The system employs a sophisticated retrieval approach to identify the most relevant biochemical information in response to user queries. This process is configured with the following key parameters and methods:

• Number of Results (n_results):
  Upon receiving a query, the system retrieves the top 4 most semantically similar document chunks from the vector database. This number ensures the language model is provided with a focused yet comprehensive context for generation. A validation is included to ensure this value is always positive.

• Search Mechanism:
  Retrieval uses semantic similarity search instead of traditional keyword matching. By comparing the vector embeddings of the user's query with those of stored document chunks, the system identifies conceptually related content, even if exact keywords are absent, resulting in more accurate and contextually relevant results.

Generation

LLM Configuration

The core language generation component of our system is powered by a carefully configured Large Language Model (LLM), enabling accurate and grounded responses based on retrieved biochemical content.

• Model:
  The system uses mistralai/Mistral-7B-Instruct-v0.2, a 7-billion parameter instruction-tuned model. It was selected for its strong performance in generating coherent, context-aware responses—a critical requirement for answering domain-specific scientific questions.

• Provider:
  The model is served via the Together platform, which provides hosted access to performant open-source LLMs.

• Authentication:
  An API key is used to authenticate requests to the Together platform, ensuring secure and controlled access.

• Temperature:
  Set to 0.0 for deterministic behavior. This eliminates randomness and creativity, prioritizing factual accuracy—essential in scientific settings.

• Max Tokens:
  The model output is limited to 512 tokens, encouraging concise, focused answers while ensuring responses remain within the context window.

• Streaming:
  Disabled (False), so users receive the full response at once rather than partial tokens during generation.

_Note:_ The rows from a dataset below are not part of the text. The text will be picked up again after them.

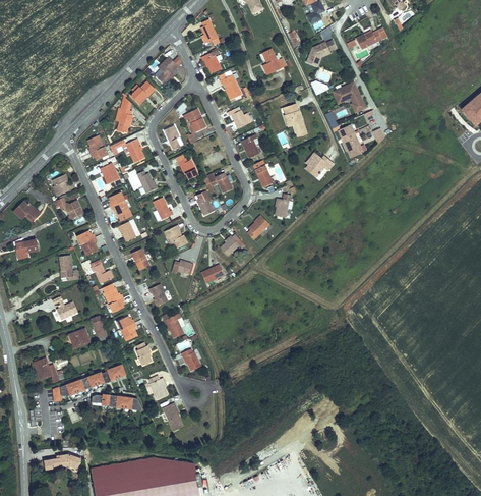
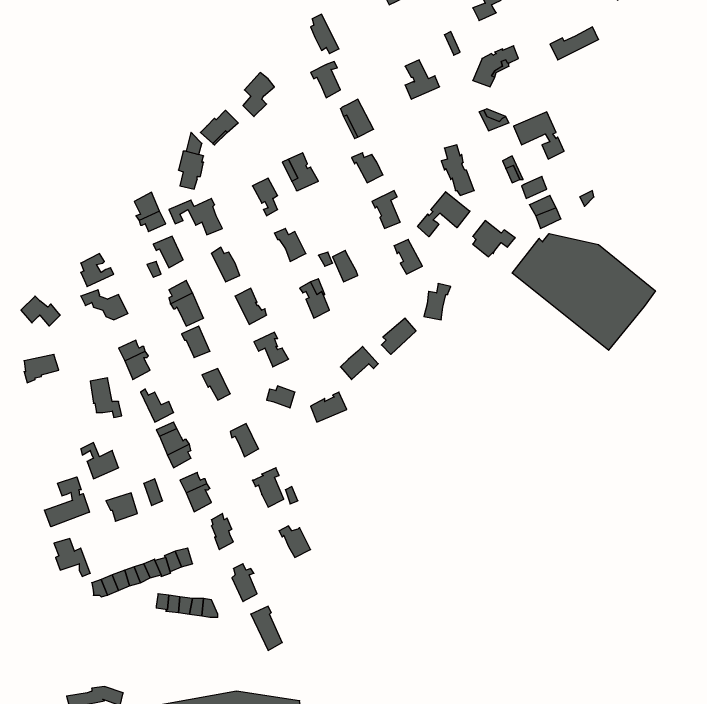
building: none -> [418,192,470,237]
building: none -> [512,234,655,350]
building: none -> [44,477,89,527]

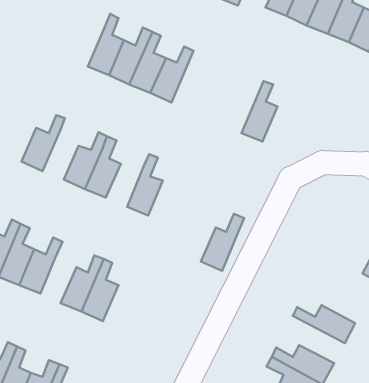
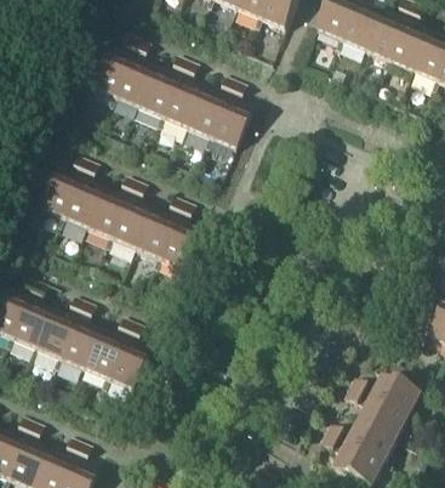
building: none -> [89,34,138,98]
building: [241,81,277,141] -> [209,80,250,149]
building: none -> [61,158,102,228]
building: [201,214,244,271] -> [133,194,183,260]
building: none -> [58,300,99,370]
building: none -> [343,385,407,439]

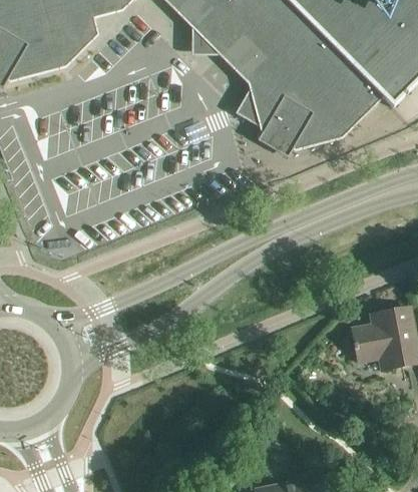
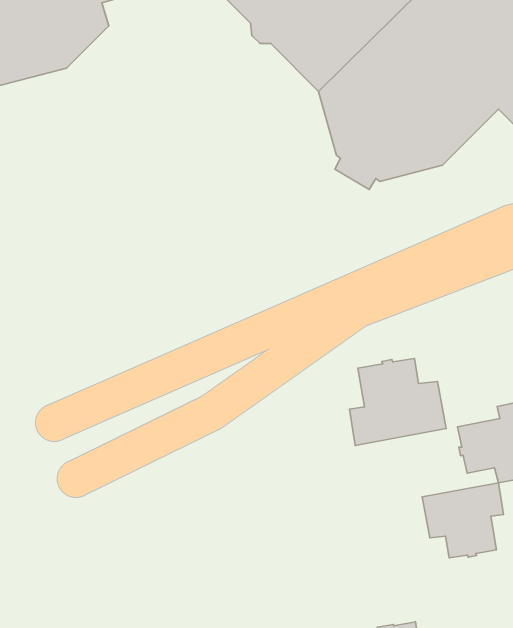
building: none -> [349,359,446,446]
building: none -> [422,483,503,558]

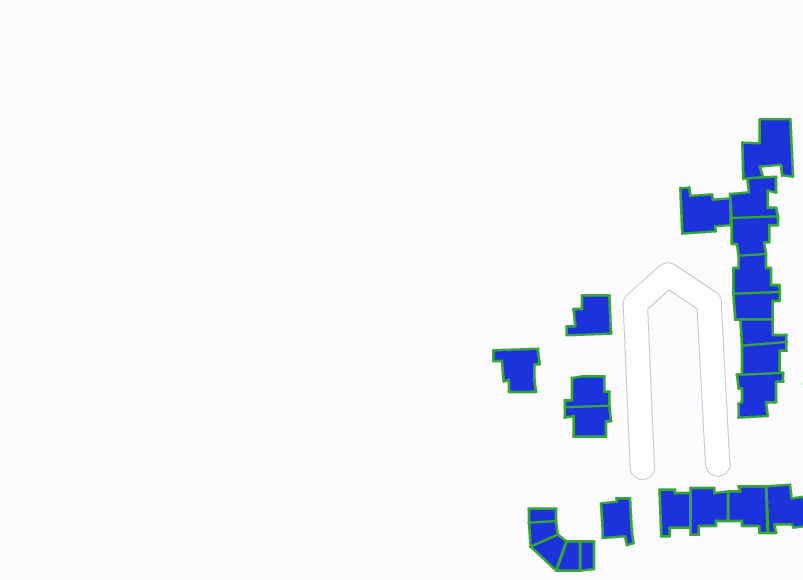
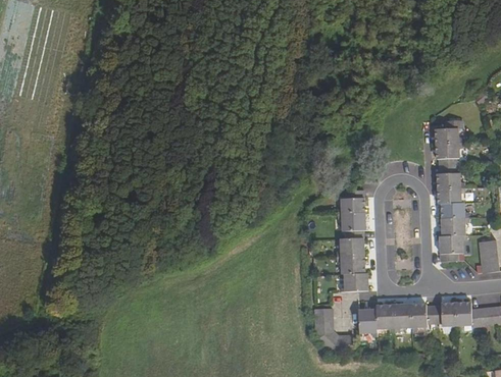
building: [743,119,793,179] -> none
building: [680,187,730,234] -> none
building: [493,349,540,392] -> [338,211,365,236]
building: none -> [340,272,367,290]
building: none -> [375,304,394,331]

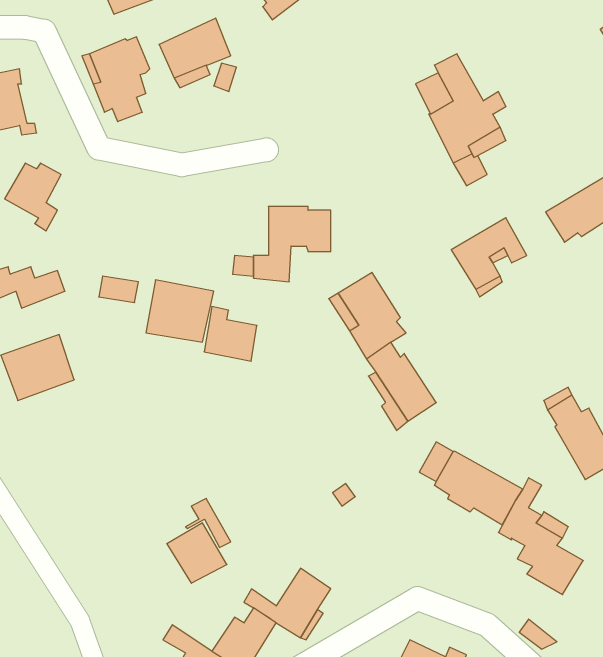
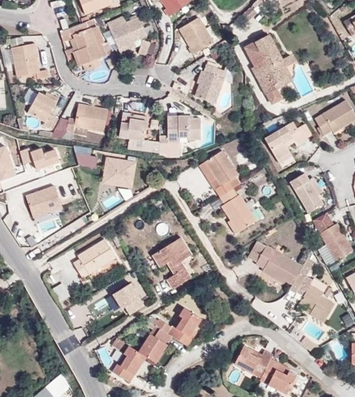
building: none -> [178,17,213,54]
building: none -> [194,64,224,104]
building: none -> [66,104,108,132]
building: [204,307,257,361] -> [118,112,146,141]
building: none -> [289,172,323,213]
building: none -> [151,237,191,289]
building: none -> [73,239,115,278]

This configuration ensures that the LLM synthesizes relevant context into precise and reliable answers, maintaining fidelity to the source biochemical material.

Evaluation

Current Evaluation

Evaluation during development was primarily manual and iterative. We tested numerous queries, carefully analyzing the LLM's responses for accuracy, conciseness, and adherence to the strict grounding rules. This hands-on approach allowed us to quickly identify and address issues like hallucination and unwanted commentary.

Future Enhancements

• Automated Evaluation Loop: Implementing a formal automated evaluation pipeline with a "gold standard" question-answer dataset would be a valuable next step for systematic performance tracking.

• Memory Components: Adding conversational memory to allow for follow-up questions within a session.

• Broader Context: Expanding the knowledge base to include more chapters or even the entire Lehninger textbook.